Drain the olives, cut into rings and mix with celery and thinly sliced basil.

Cover the tuna slices with the little salad you have just prepared and serve with freshly toasted bread.

Discover Sicily and the Mediterranean Sea

Discover Academia Barilla's Sicilian Escape Tour

Do you want to discover the taste of the Mediterranean? Escape to Sicily with Academia Barilla for a gastronomic tour and discover the essential ingredients of its regional cuisine: the warmth of a golden sun and the aroma of sea breezes. A delicious and relaxing journey.

Food History

Tuna was once caught in the Mediterranean Sea using a long and complex network of nets that stretched for miles, called "tonnare.” These nets, forming corridors into the sea, led the tuna into a trap and were caught at during the “mattanza.”

Over time, however, the tuna fishing techniques have evolved. Now, the traditional "traps" have almost all been converted into museums or tourist attractions.

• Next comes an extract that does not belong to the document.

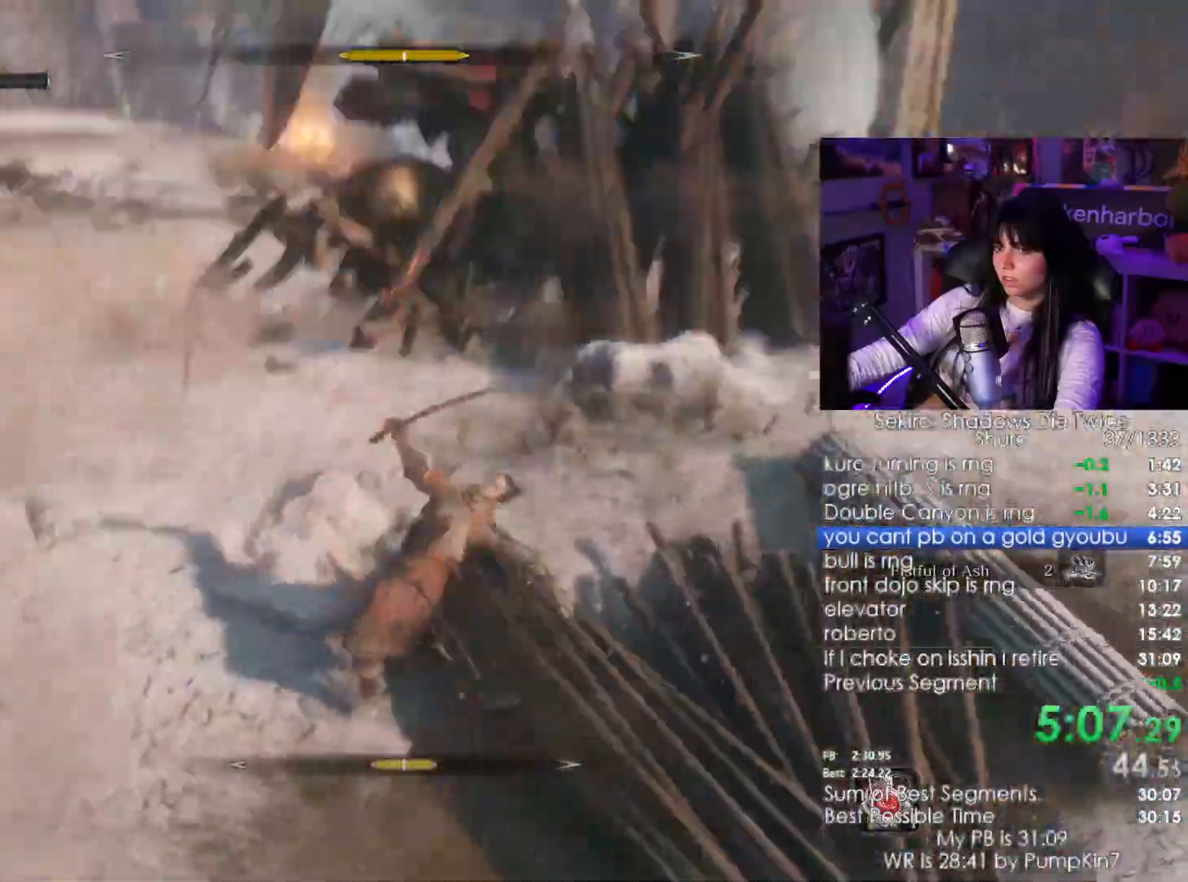
{"keys": ["w"], "mouse": []}
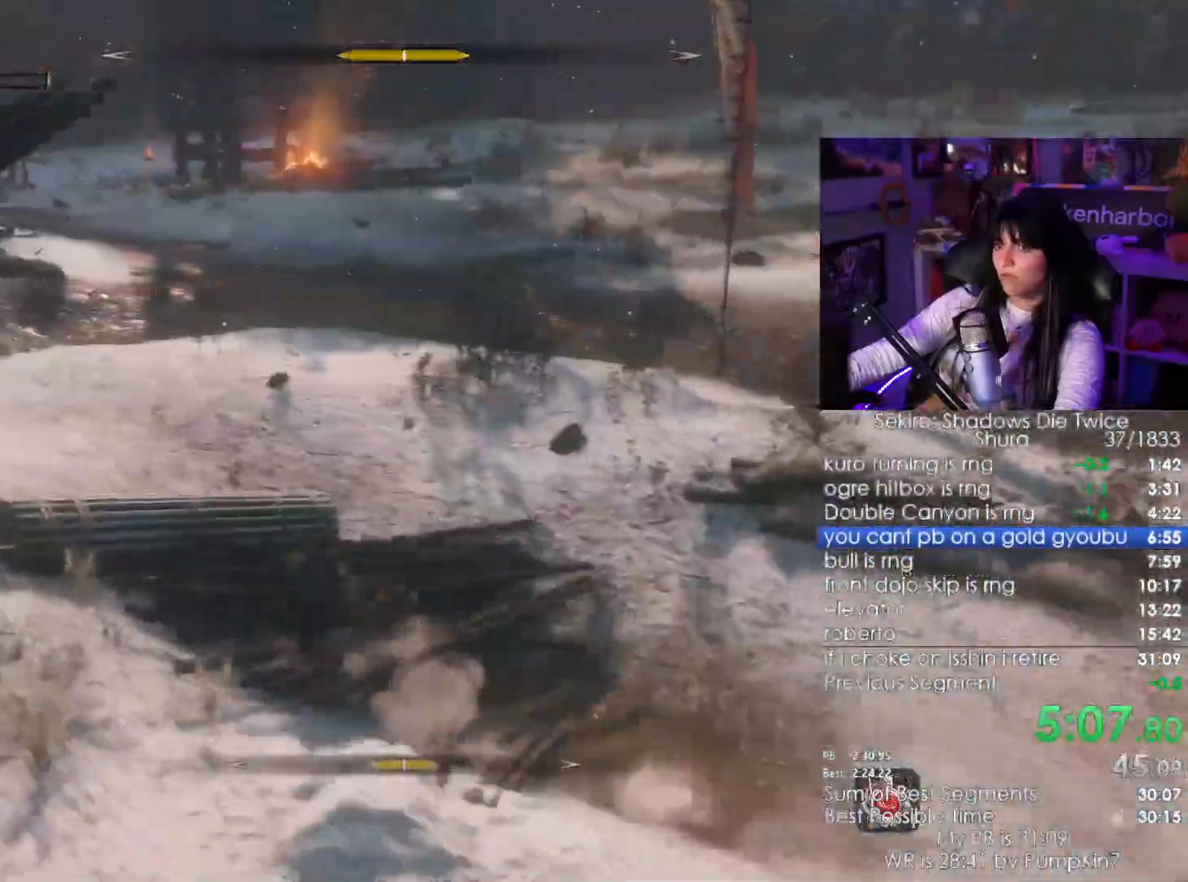
{"keys": ["d", "w"], "mouse": []}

In Sicily, however, there are still two netting operations: in Bonagia and Favignana. Every year in these towns at the end of the Spring, you can still witness this ancient tradition in which, under the orders of the "Rais,” the head of the trappers," the men hoist the over 300-pound tuna, which are caught during their migration from the Atlantic to the Mediterranean, on board the boat with their bare hands.

The whole experience, for who witnesses it, is reminiscent of an archaic world, almost impossible to understand, in which tradition and superstition blend in the struggle for survival.

Despite the tragic nature of the netting, however, tuna fishing is actually more sustainable than modern fishing boast since it leads to the capture of only a small proportion of schools of tuna that cross the Mediterranean versus overfishing.